‘Eene onvoorzigtigheid, geheel strijdig met het veylig gebruik der publieke wegen’

Op 25 mei 1809 ontving de drost van het Westerkwartier bericht,

dat op den 23 dezer digtbij Noordhorn de vrouw van Freerk Hendriks onder Grijpskerk zoude zijn overgereden door het rijtuig van enen Luurt Popkes onder Niehove woonagtig, en sodanig gekwetst, dat zij korte uren daarna was overleden…

Onmiddellijk gaf de drost de fiscaal (aanklager) van de jurisdictie opdracht de zaak zo snel mogelijk te onderzoeken. Aan de dodelijke afloop van het ongeluk hoefde men alvast niet te twijfelen, want op 29 mei werd te Grijpskerk Tietje Sijtses (56), de vrouw van Frederik Hendriks begraven. Het echtpaar woonde op de Westerhorn bij Grijpskerk en was in goeden doen.

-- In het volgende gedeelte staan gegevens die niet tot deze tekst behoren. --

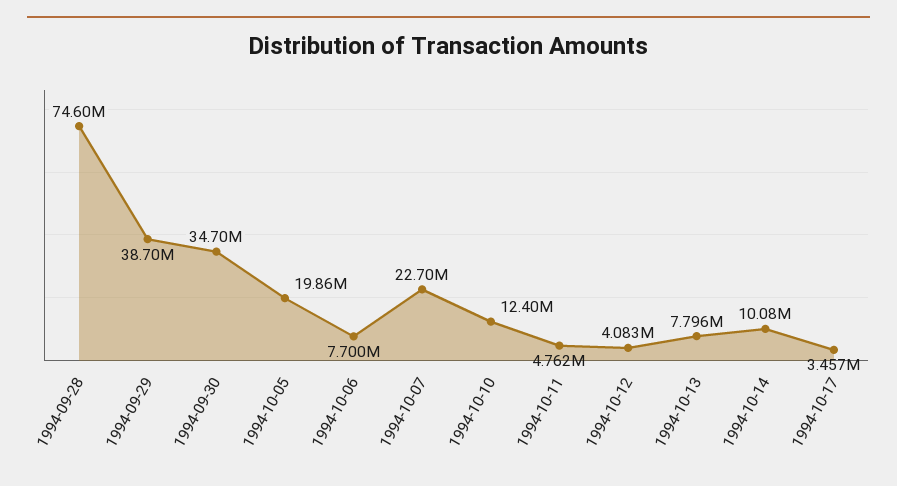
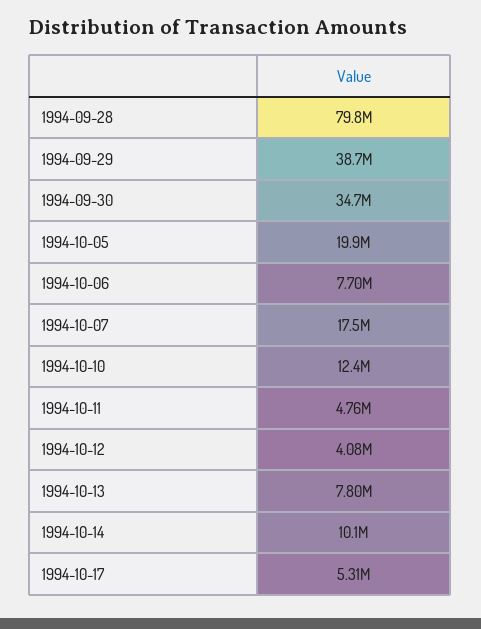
  {
-   "1994-09-28": 74600000,
+   "1994-09-28": 79800000,
    "1994-09-29": 38700000,
    "1994-09-30": 34700000,
    "1994-10-05": 19860000,
    "1994-10-06": 7700000,
-   "1994-10-07": 22700000,
+   "1994-10-07": 17500000,
    "1994-10-10": 12400000,
    "1994-10-11": 4762000,
    "1994-10-12": 4083000,
    "1994-10-13": 7796000,
    "1994-10-14": 10080000,
-   "1994-10-17": 3457000
+   "1994-10-17": 5310000
  }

Dat gold eveneens voor de boer Luurt Popkes, die wat later de familienaam Gaaikema aannam. Misschien dat die welstand ook teweegbracht, dat de fiscaal niet zo’n haast maakte met zijn onderzoek. Met armere sloebers werden heel wat kortere metten gemaakt, maar een boer liep niet weg.

Pas drie maanden later, op 16 augustus 1809, bleek dat de fiscaal zijn “praeparatoire informatiën” had ingeleverd bij de drost. Ook gaf hij de drost nog een mondelinge toelichting op deze getuigenverhoren “nopens het praesumptiv overrijden der vrouw van Freerk Hendriks door het rijtuig van Luurt Popkes”. De drost besloot daarop dat de getuigen hun verklaringen zo snel mogelijk onder ede moesten bevestigen.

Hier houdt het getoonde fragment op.